$n \in \mathbb{N} \ 5|\ 2^{2n+1}+3^{2n+1}$

Question

show for all $n \in \mathbb{N}$, $$5|\ 2^{2n+1}+3^{2n+1}$$

Indeed,

we've to show that : $2^{2n+1}+3^{2n+1}=0[5] $

note that $2^{2n+1}+3^{2n+1}=2.4^n+3.9^n= $

Answer 1

You're basically there!! Now work modulo 5:

$2^{2n+1} + 3^{2n+1} = 2.4^n + 3.9^n \equiv 2.(-1)^n + 3.(-1)^n \equiv 5.(-1)^n \equiv 0$ (mod $5$)

Answer 2

You can do it by induction.
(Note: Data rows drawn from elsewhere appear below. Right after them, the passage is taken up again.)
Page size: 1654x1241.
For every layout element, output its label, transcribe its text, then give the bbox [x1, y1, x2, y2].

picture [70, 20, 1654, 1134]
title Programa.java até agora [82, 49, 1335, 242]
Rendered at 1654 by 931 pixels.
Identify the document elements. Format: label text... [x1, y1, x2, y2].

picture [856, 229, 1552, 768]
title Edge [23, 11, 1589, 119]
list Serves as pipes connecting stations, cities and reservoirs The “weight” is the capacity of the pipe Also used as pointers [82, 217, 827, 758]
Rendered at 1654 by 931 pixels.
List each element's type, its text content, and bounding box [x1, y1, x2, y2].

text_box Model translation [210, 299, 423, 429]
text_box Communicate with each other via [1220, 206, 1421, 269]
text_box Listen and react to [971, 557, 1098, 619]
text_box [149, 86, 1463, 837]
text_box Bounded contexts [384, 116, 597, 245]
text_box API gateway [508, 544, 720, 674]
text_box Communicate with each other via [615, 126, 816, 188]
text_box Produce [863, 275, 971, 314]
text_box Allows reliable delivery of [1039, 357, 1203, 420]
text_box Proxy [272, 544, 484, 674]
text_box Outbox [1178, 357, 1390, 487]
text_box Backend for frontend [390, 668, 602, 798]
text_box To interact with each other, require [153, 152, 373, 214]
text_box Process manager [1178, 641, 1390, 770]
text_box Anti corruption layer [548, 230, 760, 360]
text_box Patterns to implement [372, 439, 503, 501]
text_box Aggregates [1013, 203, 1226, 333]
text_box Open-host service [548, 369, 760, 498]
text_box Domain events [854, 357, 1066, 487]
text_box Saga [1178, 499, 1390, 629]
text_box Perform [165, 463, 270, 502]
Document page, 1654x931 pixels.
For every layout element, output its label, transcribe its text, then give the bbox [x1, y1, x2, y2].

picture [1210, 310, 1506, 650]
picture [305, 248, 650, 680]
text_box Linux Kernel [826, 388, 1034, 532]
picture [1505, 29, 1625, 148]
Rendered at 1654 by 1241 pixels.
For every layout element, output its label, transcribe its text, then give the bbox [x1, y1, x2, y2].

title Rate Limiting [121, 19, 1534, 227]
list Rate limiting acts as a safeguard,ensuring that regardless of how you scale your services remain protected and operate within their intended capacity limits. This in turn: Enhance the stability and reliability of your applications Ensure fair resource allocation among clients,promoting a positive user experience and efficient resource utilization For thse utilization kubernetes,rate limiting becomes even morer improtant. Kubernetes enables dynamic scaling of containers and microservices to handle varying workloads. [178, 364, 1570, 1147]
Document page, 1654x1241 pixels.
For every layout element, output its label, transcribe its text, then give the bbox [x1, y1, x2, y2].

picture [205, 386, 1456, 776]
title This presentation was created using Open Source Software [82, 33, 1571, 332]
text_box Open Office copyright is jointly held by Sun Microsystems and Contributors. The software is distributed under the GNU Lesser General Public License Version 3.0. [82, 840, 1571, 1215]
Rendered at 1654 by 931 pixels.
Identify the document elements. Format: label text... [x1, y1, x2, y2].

For $n=0$, we have $$2^{2n+1}+3^{2n+1}=2+3=5$$ which is divisible by $5$. Now suppose that $2^{2k+1}+3^{2k+1}$ is divisible by $5$, i.e. $$\tag{1}2^{2k+1}+3^{2k+1}=5N$$ for some integer $N$. Now consider $$2^{2(k+1)+1}+3^{2(k+1)+1}=4\cdot 2^{k+1}+9\cdot3^{2k+1}= 4\cdot (2^{k+1}+3^{2k+1})+5\cdot 3^{2k+1}=5(N+3^{2k+1})$$ where the last equality follows from $(1)$, which is divisible by $5$.

Answer 3

Its much simpler, $3\equiv -2 \pmod 5$. So $$2^{2n+1} +3^{2n+1}\equiv 2^{2n+1} +(-2)^{2n+1} =2^{2n+1}-2^{2n+1}=0 \pmod 5$$

Answer 4

Hint $\,k\,$ odd $\,\Rightarrow a\!+\!b \mid a^k\!+b^k$ by Factor Theorem, or by $\,{\rm mod}\ a\!+\!b\!:\ a\equiv -b\,\Rightarrow\, a^k \equiv (-b)^k \equiv -b^k$

Answer 5

Write $2^{2n+1}+3^{2n+1} = 2^{2n+1}+(5-2)^{2n+1}$ and note that $(5-2)^{2n+1}$ expands to $5t-2^{2n+1}$.